> Prompt 1:
In the forum post on subscription pricing, rewrite the part that opens with "Keep in mind that $219" and closes with "(May 8, 2003)", replacing "subscribers" with "customers".
> Prompt 2:
According to the forum post on subscription pricing, what was last year's price for renewals?

══ Text provided

Keep in mind that $219 is the price for new subscribers. Existing subscribers will get the best price available. Last year, the price was $209 for new subscribers and $179 for renewals. Pricing hasn't been announced for renewals, but it is likely to be $189.

Also keep in mind that the new $99 add-on package includes some other features, including "short cuts" (commercial-free replays showing every play of each ST game in 30 minutes or less) and the "game mix" (multiple games on the same screen). I don't have HDTV, but I might still be interested in the Superfan package just to be able to watch the condensed replays of all those games that are on at the same time.


----------



## ocnier (May 8, 2003)

════
══ Record set

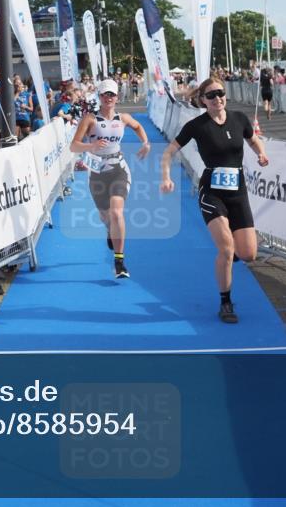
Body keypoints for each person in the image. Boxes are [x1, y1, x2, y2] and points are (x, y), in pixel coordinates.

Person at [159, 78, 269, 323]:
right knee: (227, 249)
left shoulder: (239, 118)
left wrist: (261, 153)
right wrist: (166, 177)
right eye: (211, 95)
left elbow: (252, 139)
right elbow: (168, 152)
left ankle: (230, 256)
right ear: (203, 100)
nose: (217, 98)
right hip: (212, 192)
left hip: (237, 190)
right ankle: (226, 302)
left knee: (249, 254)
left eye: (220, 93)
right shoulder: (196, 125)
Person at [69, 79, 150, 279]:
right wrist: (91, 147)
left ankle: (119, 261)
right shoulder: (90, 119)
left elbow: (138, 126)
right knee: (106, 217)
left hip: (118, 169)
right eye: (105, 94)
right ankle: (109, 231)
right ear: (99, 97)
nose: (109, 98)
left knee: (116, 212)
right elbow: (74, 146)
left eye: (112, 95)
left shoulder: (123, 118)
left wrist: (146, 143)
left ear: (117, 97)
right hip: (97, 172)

════
══ Record set

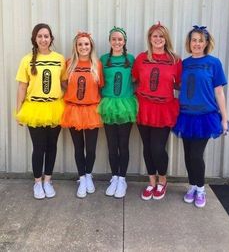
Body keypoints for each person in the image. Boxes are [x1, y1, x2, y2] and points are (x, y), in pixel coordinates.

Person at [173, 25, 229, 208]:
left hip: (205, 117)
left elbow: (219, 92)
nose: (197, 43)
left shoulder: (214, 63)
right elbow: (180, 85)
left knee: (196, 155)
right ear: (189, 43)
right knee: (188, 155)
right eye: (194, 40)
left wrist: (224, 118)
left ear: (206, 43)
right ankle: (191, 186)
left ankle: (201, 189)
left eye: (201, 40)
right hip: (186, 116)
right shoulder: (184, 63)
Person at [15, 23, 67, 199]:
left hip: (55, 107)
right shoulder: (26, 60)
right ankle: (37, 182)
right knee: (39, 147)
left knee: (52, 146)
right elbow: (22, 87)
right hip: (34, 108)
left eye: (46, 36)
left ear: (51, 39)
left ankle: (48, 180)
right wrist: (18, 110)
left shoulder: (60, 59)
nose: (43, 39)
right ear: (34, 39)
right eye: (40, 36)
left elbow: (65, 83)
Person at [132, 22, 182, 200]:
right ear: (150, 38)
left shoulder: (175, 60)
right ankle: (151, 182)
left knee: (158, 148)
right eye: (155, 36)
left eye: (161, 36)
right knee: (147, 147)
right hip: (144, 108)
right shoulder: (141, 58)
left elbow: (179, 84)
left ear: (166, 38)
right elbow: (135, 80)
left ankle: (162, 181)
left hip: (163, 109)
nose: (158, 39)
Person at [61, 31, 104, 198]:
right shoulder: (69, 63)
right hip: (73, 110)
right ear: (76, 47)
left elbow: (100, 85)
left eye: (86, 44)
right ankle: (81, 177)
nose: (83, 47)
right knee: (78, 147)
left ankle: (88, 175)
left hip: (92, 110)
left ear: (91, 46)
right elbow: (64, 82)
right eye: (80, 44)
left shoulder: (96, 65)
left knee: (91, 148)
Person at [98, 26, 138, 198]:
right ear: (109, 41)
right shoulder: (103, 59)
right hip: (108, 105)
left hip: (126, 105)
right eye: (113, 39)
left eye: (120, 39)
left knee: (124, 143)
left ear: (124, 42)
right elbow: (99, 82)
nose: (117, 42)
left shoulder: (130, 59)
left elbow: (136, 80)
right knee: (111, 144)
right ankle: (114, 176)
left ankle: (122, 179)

════
══ Record set

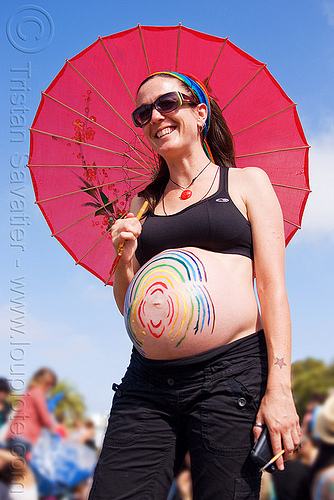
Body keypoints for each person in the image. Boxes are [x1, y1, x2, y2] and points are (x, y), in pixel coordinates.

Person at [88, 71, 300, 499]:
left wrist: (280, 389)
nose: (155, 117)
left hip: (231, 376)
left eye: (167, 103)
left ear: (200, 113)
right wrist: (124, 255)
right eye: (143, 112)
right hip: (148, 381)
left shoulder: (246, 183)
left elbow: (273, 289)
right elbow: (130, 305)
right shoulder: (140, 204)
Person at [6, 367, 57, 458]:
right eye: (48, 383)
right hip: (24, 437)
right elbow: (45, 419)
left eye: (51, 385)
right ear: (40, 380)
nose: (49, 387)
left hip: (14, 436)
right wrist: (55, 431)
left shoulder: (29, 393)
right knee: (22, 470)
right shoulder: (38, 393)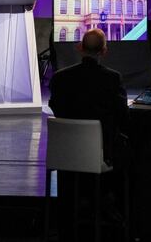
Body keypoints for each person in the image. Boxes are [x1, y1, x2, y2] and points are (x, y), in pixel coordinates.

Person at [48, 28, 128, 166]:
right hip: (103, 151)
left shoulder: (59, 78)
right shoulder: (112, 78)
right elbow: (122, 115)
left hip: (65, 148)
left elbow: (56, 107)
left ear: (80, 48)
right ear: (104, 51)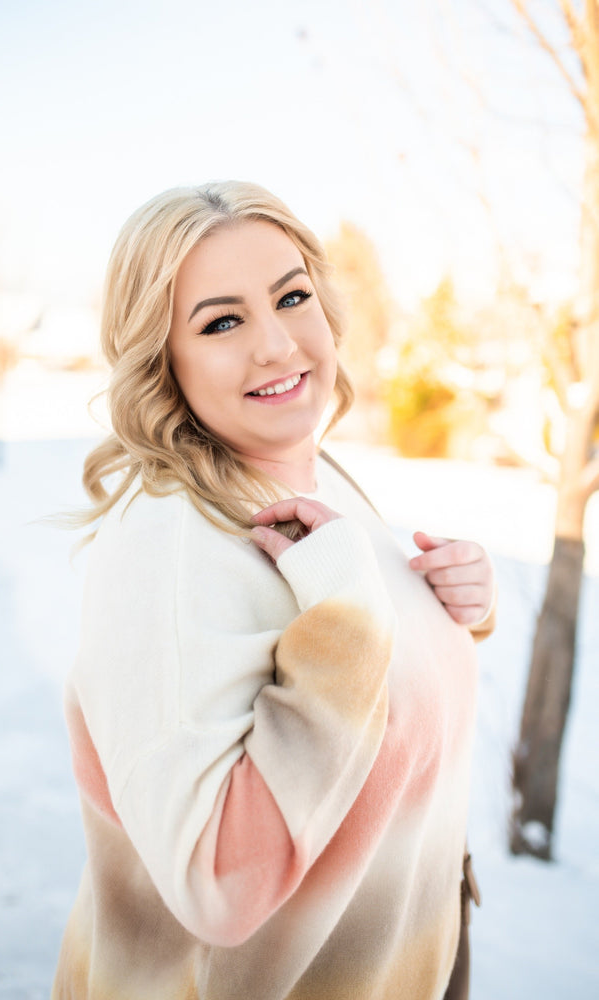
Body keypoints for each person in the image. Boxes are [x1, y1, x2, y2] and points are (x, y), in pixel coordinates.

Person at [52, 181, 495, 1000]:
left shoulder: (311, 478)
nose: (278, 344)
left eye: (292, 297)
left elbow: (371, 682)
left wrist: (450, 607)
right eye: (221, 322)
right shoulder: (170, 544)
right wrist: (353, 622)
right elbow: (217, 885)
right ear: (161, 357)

════

> Solution 1:
Keep in mind that $219 is the price for new customers. Existing customers will get the best price available. Last year, the price was $209 for new customers and $179 for renewals. Pricing hasn't been announced for renewals, but it is likely to be $189.

Also keep in mind that the new $99 add-on package includes some other features, including "short cuts" (commercial-free replays showing every play of each ST game in 30 minutes or less) and the "game mix" (multiple games on the same screen). I don't have HDTV, but I might still be interested in the Superfan package just to be able to watch the condensed replays of all those games that are on at the same time.


----------



## ocnier (May 8, 2003)

> Solution 2:
$179.